* _Supplied data_:
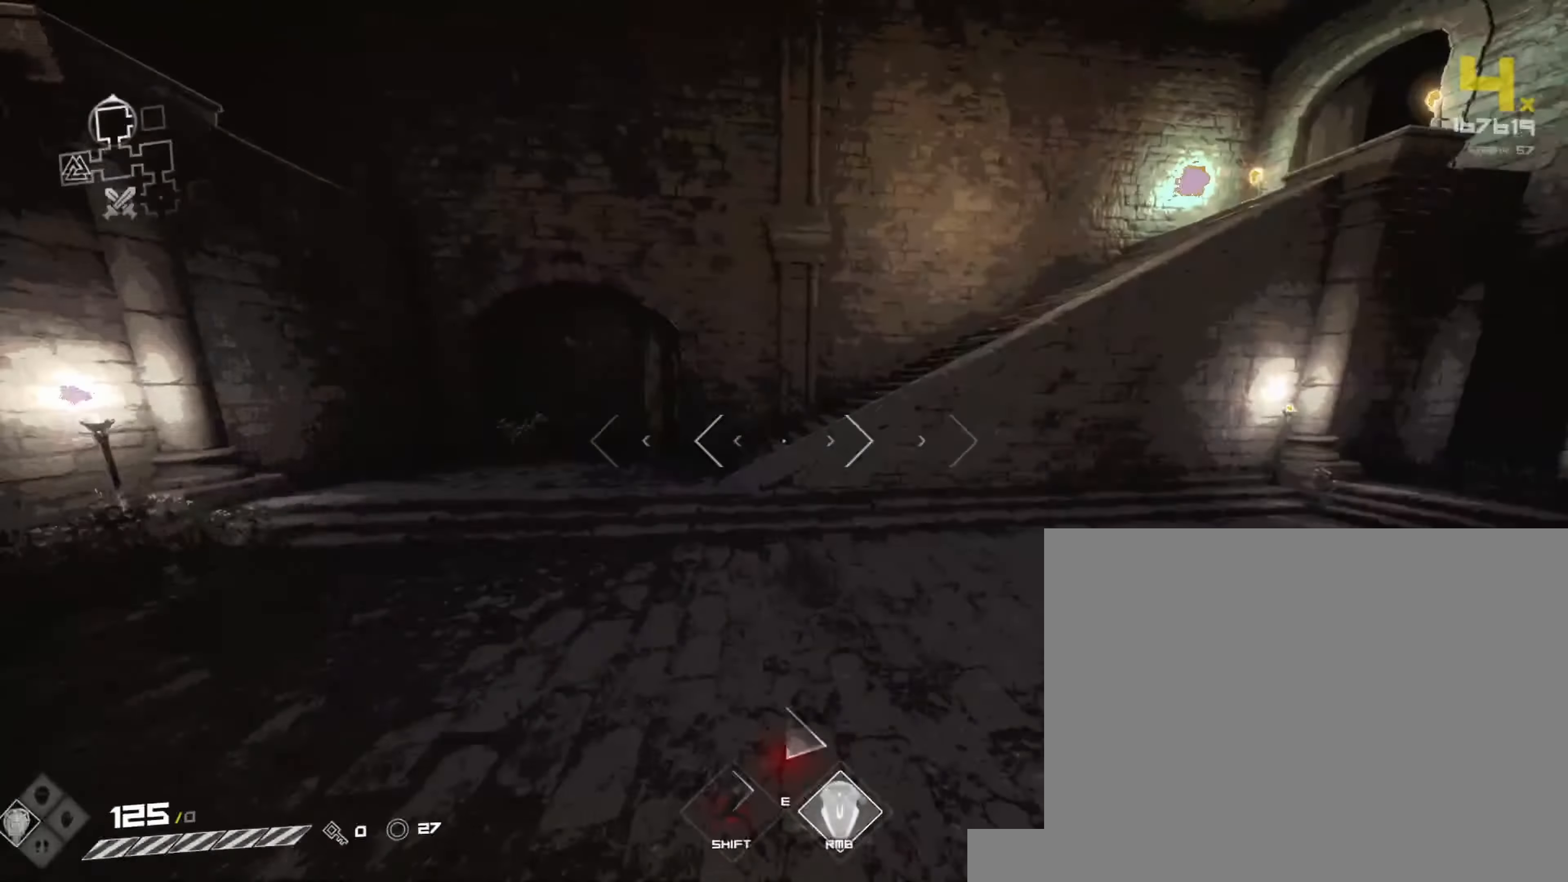
{"keys": ["shift", "w"], "mouse": [], "events": [[150, "d", "down"], [167, "space", "down"], [183, "shift", "up"], [333, "space", "up"], [450, "shift", "down"], [483, "d", "up"]]}
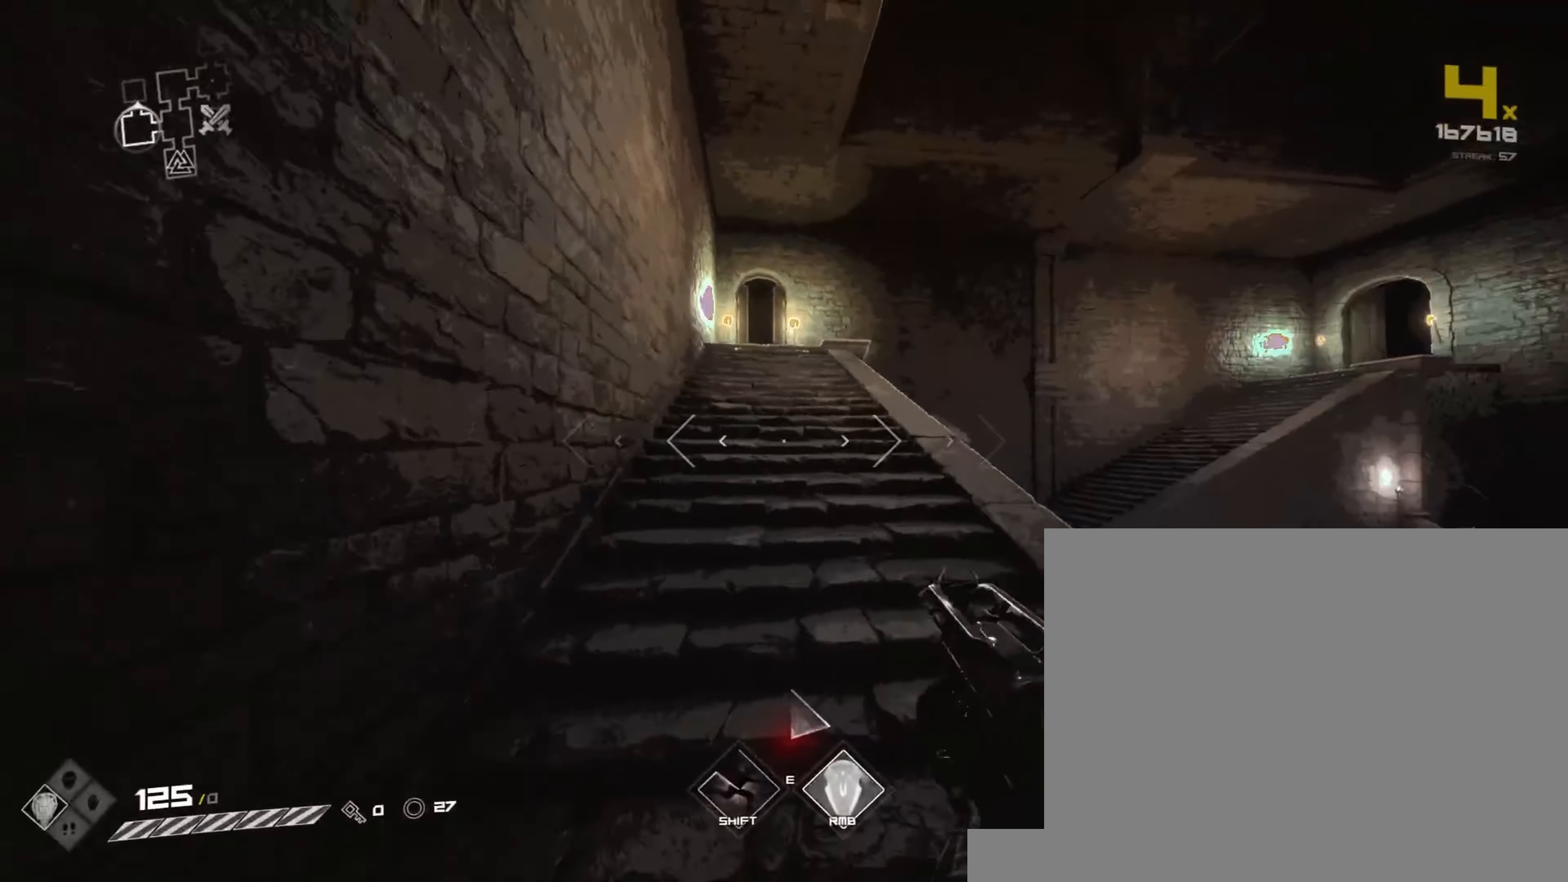
{"keys": ["shift", "w"], "mouse": [], "events": []}
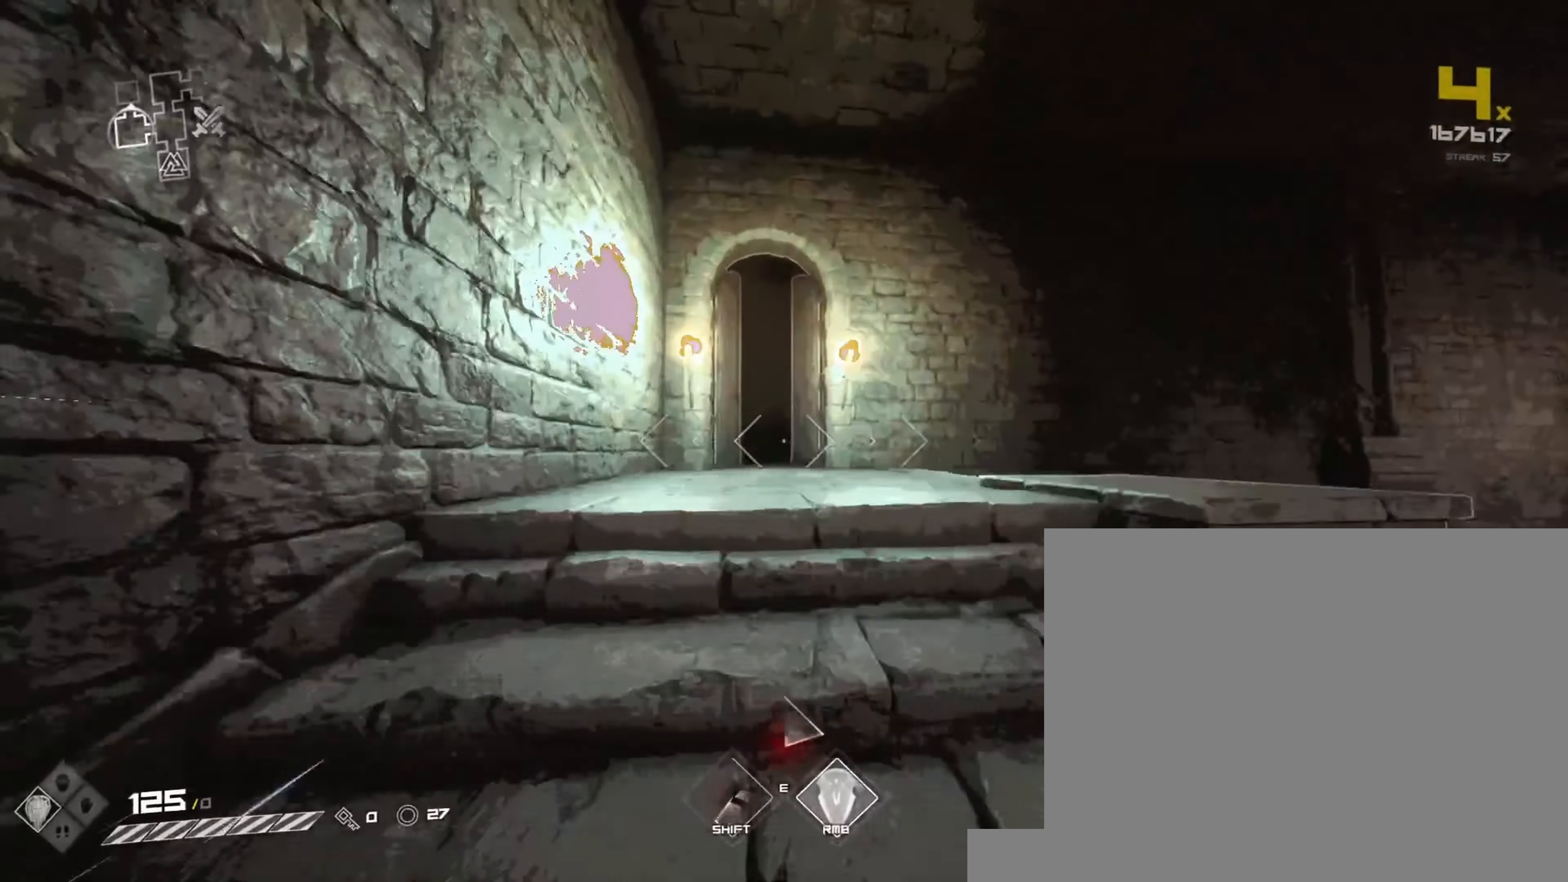
{"keys": ["shift", "w"], "mouse": [], "events": [[150, "shift", "up"], [200, "shift", "down"]]}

* _What you need to do_: Everything in the data above should be set down again exactly, except the pictures.

* _Task answer_:
{"keys": ["shift", "w"], "mouse": [], "events": [[150, "d", "down"], [167, "space", "down"], [183, "shift", "up"], [333, "space", "up"], [450, "shift", "down"], [483, "d", "up"]]}
{"keys": ["shift", "w"], "mouse": [], "events": []}
{"keys": ["shift", "w"], "mouse": [], "events": [[150, "shift", "up"], [200, "shift", "down"]]}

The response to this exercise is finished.